### Task details
The expected output is the full data, repeated exactly, without pictures.

### Records to process
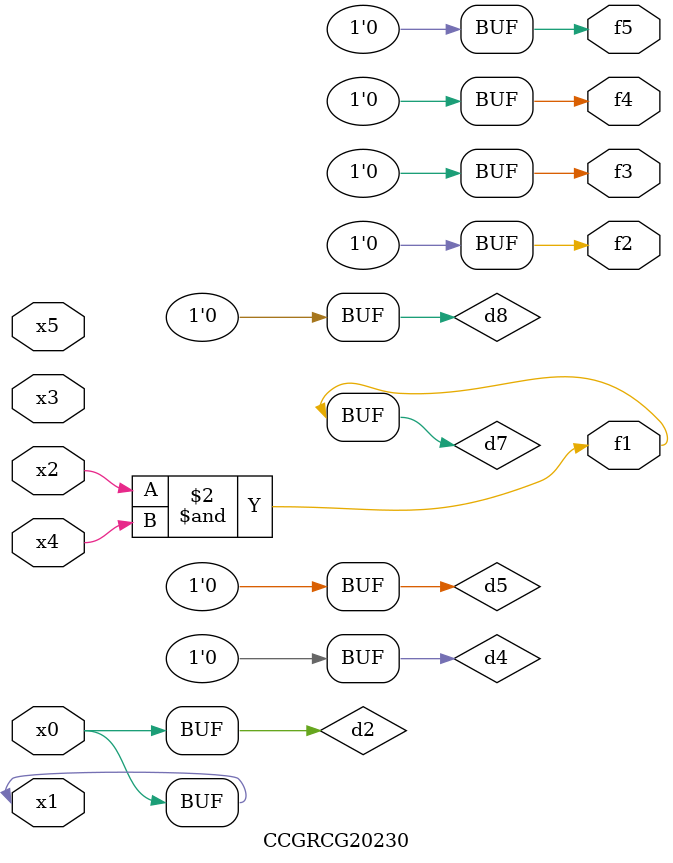
<source format=v>
module CCGRCG20230(
	input x0, x1, x2, x3, x4, x5,
	output f1, f2, f3, f4, f5
);

	wire d1, d2, d3, d4, d5, d6, d7, d8, d9;

	nand (d1, x1);
	buf (d2, x0, x1);
	nand (d3, x2, x4);
	and (d4, d1, d2);
	and (d5, d1, d2);
	nand (d6, d1, d3);
	not (d7, d3);
	xor (d8, d5);
	nor (d9, d5, d6);
	assign f1 = d7;
	assign f2 = d8;
	assign f3 = d8;
	assign f4 = d8;
	assign f5 = d8;
endmodule

</source>
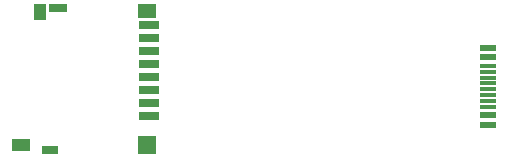
<source format=gbr>
%TF.GenerationSoftware,KiCad,Pcbnew,5.1.6+dfsg1-1*%
%TF.CreationDate,2020-08-04T18:23:16+08:00*%
%TF.ProjectId,stm32dev,73746d33-3264-4657-962e-6b696361645f,b*%
%TF.SameCoordinates,Original*%
%TF.FileFunction,Paste,Bot*%
%TF.FilePolarity,Positive*%
%FSLAX46Y46*%
G04 Gerber Fmt 4.6, Leading zero omitted, Abs format (unit mm)*
G04 Created by KiCad (PCBNEW 5.1.6+dfsg1-1) date 2020-08-04 18:23:16*
%MOMM*%
%LPD*%
G01*
G04 APERTURE LIST*
%ADD10R,1.550000X1.000000*%
%ADD11R,1.500000X1.500000*%
%ADD12R,1.750000X0.700000*%
%ADD13R,1.400000X0.800000*%
%ADD14R,1.000000X1.450000*%
%ADD15R,1.500000X0.800000*%
%ADD16R,1.500000X1.300000*%
%ADD17R,1.450000X0.600000*%
%ADD18R,1.450000X0.300000*%
G04 APERTURE END LIST*
D10*
%TO.C,J3*%
X128535000Y-103365000D03*
D11*
X139210000Y-103415000D03*
D12*
X139335000Y-100965000D03*
X139335000Y-99865000D03*
X139335000Y-98765000D03*
X139335000Y-97665000D03*
X139335000Y-96565000D03*
X139335000Y-95465000D03*
X139335000Y-94365000D03*
D13*
X130960000Y-103765000D03*
D14*
X130110000Y-92140000D03*
D15*
X131610000Y-91815000D03*
D16*
X139210000Y-92065000D03*
D12*
X139335000Y-93265000D03*
%TD*%
D17*
%TO.C,J1*%
X168040000Y-101675000D03*
X168040000Y-100875000D03*
X168040000Y-95975000D03*
X168040000Y-95175000D03*
X168040000Y-95175000D03*
X168040000Y-95975000D03*
X168040000Y-100875000D03*
X168040000Y-101675000D03*
D18*
X168040000Y-96675000D03*
X168040000Y-97175000D03*
X168040000Y-97675000D03*
X168040000Y-98675000D03*
X168040000Y-99175000D03*
X168040000Y-99675000D03*
X168040000Y-100175000D03*
X168040000Y-98175000D03*
%TD*%
M02*

</source>
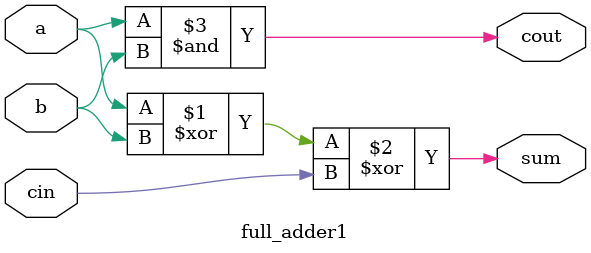
<source format=v>
module full_adder1(a,b,cin,sum,cout);
input a,b,cin;
output sum,cout;
assign sum = a^b^cin;
assign cout = a&b|cin&(1'b0); 
// initial begin
//     $display("The incorrect adder with or0 and and1 having out/0 and in1/0");
// end   
endmodule
</source>
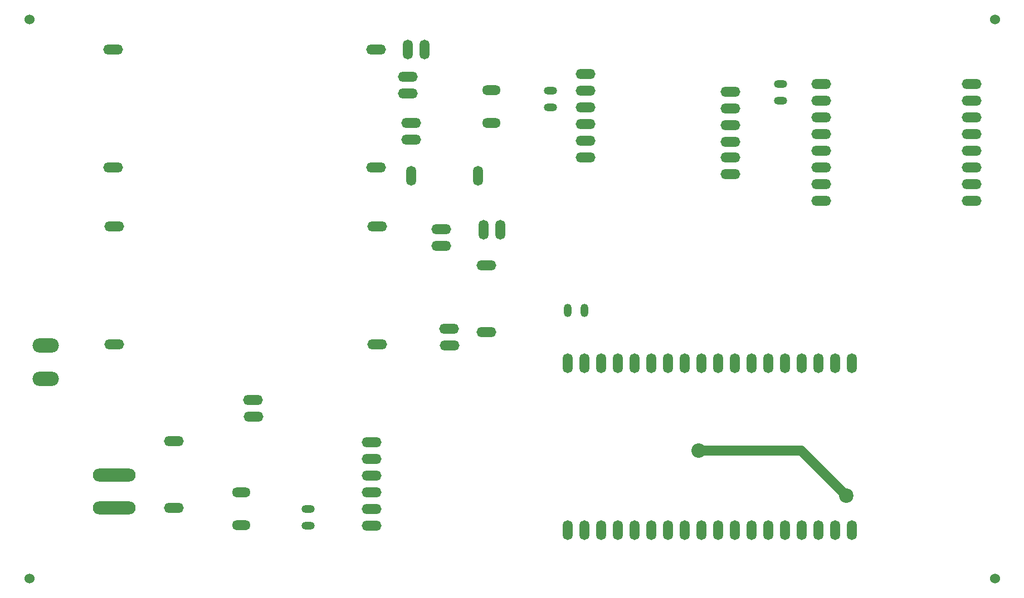
<source format=gtl>
G04*
G04 #@! TF.GenerationSoftware,Altium Limited,Altium Designer,19.0.10 (269)*
G04*
G04 Layer_Physical_Order=1*
G04 Layer_Color=255*
%FSLAX25Y25*%
%MOIN*%
G70*
G01*
G75*
%ADD29C,0.05906*%
%ADD30C,0.06000*%
%ADD31O,0.05906X0.11811*%
%ADD32O,0.11811X0.05906*%
%ADD33O,0.15748X0.08661*%
%ADD34O,0.04724X0.07874*%
%ADD35O,0.11024X0.05906*%
%ADD36O,0.07874X0.04724*%
%ADD37O,0.25591X0.07874*%
%ADD38O,0.11811X0.05906*%
%ADD39C,0.08661*%
D29*
X481500Y96500D02*
X508500Y69500D01*
X420000Y96500D02*
X481500D01*
D30*
X597315Y354870D02*
D03*
Y19685D02*
D03*
X19685D02*
D03*
Y354685D02*
D03*
D31*
X248000Y261000D02*
D03*
X288000D02*
D03*
X341917Y48842D02*
D03*
X351917D02*
D03*
X361917D02*
D03*
X371917D02*
D03*
X381917D02*
D03*
X391917D02*
D03*
X401917D02*
D03*
X411917D02*
D03*
X421917D02*
D03*
X431917D02*
D03*
X441917D02*
D03*
X451917D02*
D03*
X461917D02*
D03*
X471917D02*
D03*
X481917D02*
D03*
X341917Y148843D02*
D03*
X351917D02*
D03*
X361917D02*
D03*
X371917D02*
D03*
X381917D02*
D03*
X391917D02*
D03*
X401917D02*
D03*
X411917D02*
D03*
X421917D02*
D03*
X431917D02*
D03*
X441917D02*
D03*
X451917D02*
D03*
X461917D02*
D03*
X471917D02*
D03*
X481917D02*
D03*
X511917Y48842D02*
D03*
X501917D02*
D03*
X491917D02*
D03*
X511917Y148843D02*
D03*
X501917D02*
D03*
X491917D02*
D03*
X301500Y228933D02*
D03*
X291500D02*
D03*
X256000Y336966D02*
D03*
X246000D02*
D03*
D32*
X248100Y282900D02*
D03*
X248000Y292900D02*
D03*
X246000Y320500D02*
D03*
Y310500D02*
D03*
X266000Y229000D02*
D03*
Y219000D02*
D03*
X293000Y167500D02*
D03*
Y207500D02*
D03*
X270900Y169600D02*
D03*
X271000Y159600D02*
D03*
X153600Y116900D02*
D03*
X153500Y126900D02*
D03*
X70260Y230933D02*
D03*
X227740D02*
D03*
X70260Y160067D02*
D03*
X227740D02*
D03*
X106000Y62000D02*
D03*
Y102000D02*
D03*
X227240Y266067D02*
D03*
X69760D02*
D03*
X227240Y336933D02*
D03*
X69760D02*
D03*
X352500Y272000D02*
D03*
Y282000D02*
D03*
Y292000D02*
D03*
Y302000D02*
D03*
Y312000D02*
D03*
Y322000D02*
D03*
X438996Y311528D02*
D03*
Y301528D02*
D03*
Y291528D02*
D03*
Y281528D02*
D03*
Y272000D02*
D03*
Y262000D02*
D03*
X493500Y246000D02*
D03*
Y256000D02*
D03*
Y266000D02*
D03*
Y276000D02*
D03*
Y286000D02*
D03*
Y296000D02*
D03*
Y306000D02*
D03*
Y316000D02*
D03*
X583500D02*
D03*
Y306000D02*
D03*
Y296000D02*
D03*
Y286000D02*
D03*
Y276000D02*
D03*
Y266000D02*
D03*
Y256000D02*
D03*
Y246000D02*
D03*
D33*
X29500Y139500D02*
D03*
Y159500D02*
D03*
D34*
X351917Y180500D02*
D03*
X341917D02*
D03*
D35*
X296000Y292657D02*
D03*
Y312343D02*
D03*
X146500Y51657D02*
D03*
Y71342D02*
D03*
D36*
X331500Y302000D02*
D03*
Y312000D02*
D03*
X469000Y306000D02*
D03*
Y316000D02*
D03*
X186500Y51500D02*
D03*
Y61500D02*
D03*
D37*
X70500Y81685D02*
D03*
Y62000D02*
D03*
D38*
X224500Y101500D02*
D03*
Y91500D02*
D03*
Y81500D02*
D03*
Y71500D02*
D03*
Y61500D02*
D03*
Y51500D02*
D03*
D39*
X420000Y96500D02*
D03*
X508500Y69500D02*
D03*
M02*

</source>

### Output for this task
<source format=v>
module CCGRCG20230(
	input x0, x1, x2, x3, x4, x5,
	output f1, f2, f3, f4, f5
);

	wire d1, d2, d3, d4, d5, d6, d7, d8, d9;

	nand (d1, x1);
	buf (d2, x0, x1);
	nand (d3, x2, x4);
	and (d4, d1, d2);
	and (d5, d1, d2);
	nand (d6, d1, d3);
	not (d7, d3);
	xor (d8, d5);
	nor (d9, d5, d6);
	assign f1 = d7;
	assign f2 = d8;
	assign f3 = d8;
	assign f4 = d8;
	assign f5 = d8;
endmodule

</source>
<source format=gbr>
%TF.GenerationSoftware,KiCad,Pcbnew,5.1.6+dfsg1-1*%
%TF.CreationDate,2020-08-04T18:23:16+08:00*%
%TF.ProjectId,stm32dev,73746d33-3264-4657-962e-6b696361645f,b*%
%TF.SameCoordinates,Original*%
%TF.FileFunction,Paste,Bot*%
%TF.FilePolarity,Positive*%
%FSLAX46Y46*%
G04 Gerber Fmt 4.6, Leading zero omitted, Abs format (unit mm)*
G04 Created by KiCad (PCBNEW 5.1.6+dfsg1-1) date 2020-08-04 18:23:16*
%MOMM*%
%LPD*%
G01*
G04 APERTURE LIST*
%ADD10R,1.550000X1.000000*%
%ADD11R,1.500000X1.500000*%
%ADD12R,1.750000X0.700000*%
%ADD13R,1.400000X0.800000*%
%ADD14R,1.000000X1.450000*%
%ADD15R,1.500000X0.800000*%
%ADD16R,1.500000X1.300000*%
%ADD17R,1.450000X0.600000*%
%ADD18R,1.450000X0.300000*%
G04 APERTURE END LIST*
D10*
%TO.C,J3*%
X128535000Y-103365000D03*
D11*
X139210000Y-103415000D03*
D12*
X139335000Y-100965000D03*
X139335000Y-99865000D03*
X139335000Y-98765000D03*
X139335000Y-97665000D03*
X139335000Y-96565000D03*
X139335000Y-95465000D03*
X139335000Y-94365000D03*
D13*
X130960000Y-103765000D03*
D14*
X130110000Y-92140000D03*
D15*
X131610000Y-91815000D03*
D16*
X139210000Y-92065000D03*
D12*
X139335000Y-93265000D03*
%TD*%
D17*
%TO.C,J1*%
X168040000Y-101675000D03*
X168040000Y-100875000D03*
X168040000Y-95975000D03*
X168040000Y-95175000D03*
X168040000Y-95175000D03*
X168040000Y-95975000D03*
X168040000Y-100875000D03*
X168040000Y-101675000D03*
D18*
X168040000Y-96675000D03*
X168040000Y-97175000D03*
X168040000Y-97675000D03*
X168040000Y-98675000D03*
X168040000Y-99175000D03*
X168040000Y-99675000D03*
X168040000Y-100175000D03*
X168040000Y-98175000D03*
%TD*%
M02*

</source>
<source format=v>
module full_adder1(a,b,cin,sum,cout);
input a,b,cin;
output sum,cout;
assign sum = a^b^cin;
assign cout = a&b|cin&(1'b0); 
// initial begin
//     $display("The incorrect adder with or0 and and1 having out/0 and in1/0");
// end   
endmodule
</source>
<source format=gtl>
G04*
G04 #@! TF.GenerationSoftware,Altium Limited,Altium Designer,19.0.10 (269)*
G04*
G04 Layer_Physical_Order=1*
G04 Layer_Color=255*
%FSLAX25Y25*%
%MOIN*%
G70*
G01*
G75*
%ADD29C,0.05906*%
%ADD30C,0.06000*%
%ADD31O,0.05906X0.11811*%
%ADD32O,0.11811X0.05906*%
%ADD33O,0.15748X0.08661*%
%ADD34O,0.04724X0.07874*%
%ADD35O,0.11024X0.05906*%
%ADD36O,0.07874X0.04724*%
%ADD37O,0.25591X0.07874*%
%ADD38O,0.11811X0.05906*%
%ADD39C,0.08661*%
D29*
X481500Y96500D02*
X508500Y69500D01*
X420000Y96500D02*
X481500D01*
D30*
X597315Y354870D02*
D03*
Y19685D02*
D03*
X19685D02*
D03*
Y354685D02*
D03*
D31*
X248000Y261000D02*
D03*
X288000D02*
D03*
X341917Y48842D02*
D03*
X351917D02*
D03*
X361917D02*
D03*
X371917D02*
D03*
X381917D02*
D03*
X391917D02*
D03*
X401917D02*
D03*
X411917D02*
D03*
X421917D02*
D03*
X431917D02*
D03*
X441917D02*
D03*
X451917D02*
D03*
X461917D02*
D03*
X471917D02*
D03*
X481917D02*
D03*
X341917Y148843D02*
D03*
X351917D02*
D03*
X361917D02*
D03*
X371917D02*
D03*
X381917D02*
D03*
X391917D02*
D03*
X401917D02*
D03*
X411917D02*
D03*
X421917D02*
D03*
X431917D02*
D03*
X441917D02*
D03*
X451917D02*
D03*
X461917D02*
D03*
X471917D02*
D03*
X481917D02*
D03*
X511917Y48842D02*
D03*
X501917D02*
D03*
X491917D02*
D03*
X511917Y148843D02*
D03*
X501917D02*
D03*
X491917D02*
D03*
X301500Y228933D02*
D03*
X291500D02*
D03*
X256000Y336966D02*
D03*
X246000D02*
D03*
D32*
X248100Y282900D02*
D03*
X248000Y292900D02*
D03*
X246000Y320500D02*
D03*
Y310500D02*
D03*
X266000Y229000D02*
D03*
Y219000D02*
D03*
X293000Y167500D02*
D03*
Y207500D02*
D03*
X270900Y169600D02*
D03*
X271000Y159600D02*
D03*
X153600Y116900D02*
D03*
X153500Y126900D02*
D03*
X70260Y230933D02*
D03*
X227740D02*
D03*
X70260Y160067D02*
D03*
X227740D02*
D03*
X106000Y62000D02*
D03*
Y102000D02*
D03*
X227240Y266067D02*
D03*
X69760D02*
D03*
X227240Y336933D02*
D03*
X69760D02*
D03*
X352500Y272000D02*
D03*
Y282000D02*
D03*
Y292000D02*
D03*
Y302000D02*
D03*
Y312000D02*
D03*
Y322000D02*
D03*
X438996Y311528D02*
D03*
Y301528D02*
D03*
Y291528D02*
D03*
Y281528D02*
D03*
Y272000D02*
D03*
Y262000D02*
D03*
X493500Y246000D02*
D03*
Y256000D02*
D03*
Y266000D02*
D03*
Y276000D02*
D03*
Y286000D02*
D03*
Y296000D02*
D03*
Y306000D02*
D03*
Y316000D02*
D03*
X583500D02*
D03*
Y306000D02*
D03*
Y296000D02*
D03*
Y286000D02*
D03*
Y276000D02*
D03*
Y266000D02*
D03*
Y256000D02*
D03*
Y246000D02*
D03*
D33*
X29500Y139500D02*
D03*
Y159500D02*
D03*
D34*
X351917Y180500D02*
D03*
X341917D02*
D03*
D35*
X296000Y292657D02*
D03*
Y312343D02*
D03*
X146500Y51657D02*
D03*
Y71342D02*
D03*
D36*
X331500Y302000D02*
D03*
Y312000D02*
D03*
X469000Y306000D02*
D03*
Y316000D02*
D03*
X186500Y51500D02*
D03*
Y61500D02*
D03*
D37*
X70500Y81685D02*
D03*
Y62000D02*
D03*
D38*
X224500Y101500D02*
D03*
Y91500D02*
D03*
Y81500D02*
D03*
Y71500D02*
D03*
Y61500D02*
D03*
Y51500D02*
D03*
D39*
X420000Y96500D02*
D03*
X508500Y69500D02*
D03*
M02*

</source>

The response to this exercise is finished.